Desparramarse es otra cosa. Chorrear vitalidad a lo largo y ancho de los convoyes del Sistema de Transporte Colectivo no es asunto para laicos y menos para puritanos. Desparramarse es tarea para probados miembros del Club de la Virilidad. No hay Club de Tobi que no tenga en lo alto la sacrosanta espada masculina. No hay Club de Tobi que no tenga a la espera a la pequeña Lulú y amigas junto a la puerta. No saben qué les espera. O, mejor aún, sí lo saben y por eso no se marchan.

La historia tiene sabor a lluvia, sabe a lluvia, a llanto adolescente; a desesperanza que se descascara desde lo alto; a lamento que se enreda con los cabellos de una tarde en que los corazones aún no se han dispuesto para una jornada en la cual el sabor y aroma de la carne conforman el platillo principal.

Quiero beber tu lluvia y ahogarme en tu llanto, en el mar de los sueños y en el océano de tus encantos. Pero una cosa es querer y otra muy distinta es poder. Sorbo lentamente un vaso de cerveza fría. Resoplo en la calle que hace esquina con la arteria melancólica. Sí, esta historia sabe a lluvia, tiene gusto a llanto y es de los buenos, del macho que clama por su hembra, de una mujer que no está en kilómetros a la redonda.

Son cosas del asfalto. Situaciones que ocurren una tarde a principio del milenio. Asunto para contar una vez que los músicos acepten que la palabra escrita tiene espacio, cuando el ebrio unta sus mejores sueños a una ilusión vestida de verde poste de alumbrado, mientras la lluvia se desgrana sobre una ciudad que pierde poco a poco sus encantos.

La historia sabe a lluvia. No miento: sabe a lluvia y deja el corazón aterido, que es decir tan sólo un punto porcentual arriba del infortunio.

 
 
 

  Luz azul

Luis Tovar

–¿Sigues allí acostada?

–Ajá.

–¿Y ya pasó?

–Todavía no.

Laura tenía su mano izquierda como visera y la otra reposando sobre el pecho. El sol le había enrojecido las mejillas y secado la boca.

–¿Y hasta qué horas piensas estar así?

–No sé. Al rato me van a venir a buscar.

–Mejor vamos a mi casa, y si quieres allá comes.

–No.

–¿Por qué?

–Porque en tu casa no lo voy a poder ver.

–Pero si te van a venir a buscar tampoco lo vas a ver.

–Por eso me tengo que quedar aquí, hasta que me llamen.
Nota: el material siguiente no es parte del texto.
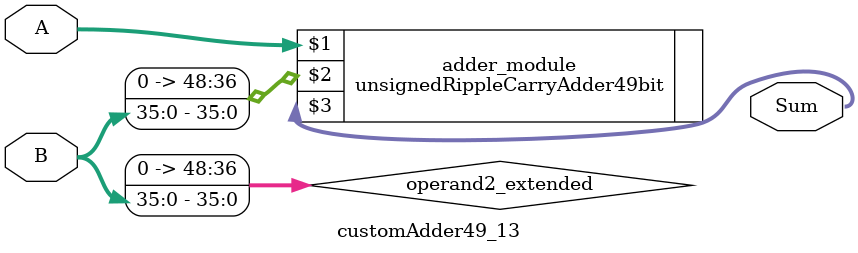
<source format=v>
module customAdder49_13(
                        input [48 : 0] A,
                        input [35 : 0] B,
                        
                        output [49 : 0] Sum
                );

        wire [48 : 0] operand2_extended;
        
        assign operand2_extended =  {13'b0, B};
        
        unsignedRippleCarryAdder49bit adder_module(
            A,
            operand2_extended,
            Sum
        );
        
        endmodule
        
</source>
–¿Y si te llaman antes de que pase?

–¡Qué tonta eres, Alicia! Primero va a pasar él.

–¿Y tú cómo sabes?

Laura hizo una mueca de desprecio, sin apartar del rostro su mano izquierda ni moverse un centímetro de donde estaba.

–No te creo que vaya a pasar. Yo nunca lo he visto, tú por qué ibas a verlo.

–Yo ya sé cómo es: por eso lo voy a reconocer.

–¿Cómo es, eh? Dímelo, Laura, yo también quiero saber. Ándale.

–Espérate a que venga.

–¿Y si no llega? Hace mucho calor allí acostada.

–Es que lo tienes que ver tú también para que sepas. ¿Cómo quieres saber si no lo ves?

Alicia miró a su amiga, pensó que la regañarían si llegaba con la ropa sucia por acostarse en el pasto y se fue sin despedirse. Era mediodía.

Laura puso su mano izquierda sobre la otra, sin cerrar los ojos a la luz que le llegaba de arriba y, cuando lo creyó conveniente, abatió los párpados y los apretó lo más fuerte que pudo.

–Eres muy tonta –dijo en voz alta, como si Alicia siguiera de pie junto a ella.

Al principio percibió un rojo encendido, después un amarillo resplandeciente. Sin saber cuánto tiempo había pasado, poco a poco fue apareciendo el tono azul que Alicia le envidiaba y que nunca podría ver porque Laura lo tenía debajo de los párpados, cuando era de día y ella se tiraba de frente al sol.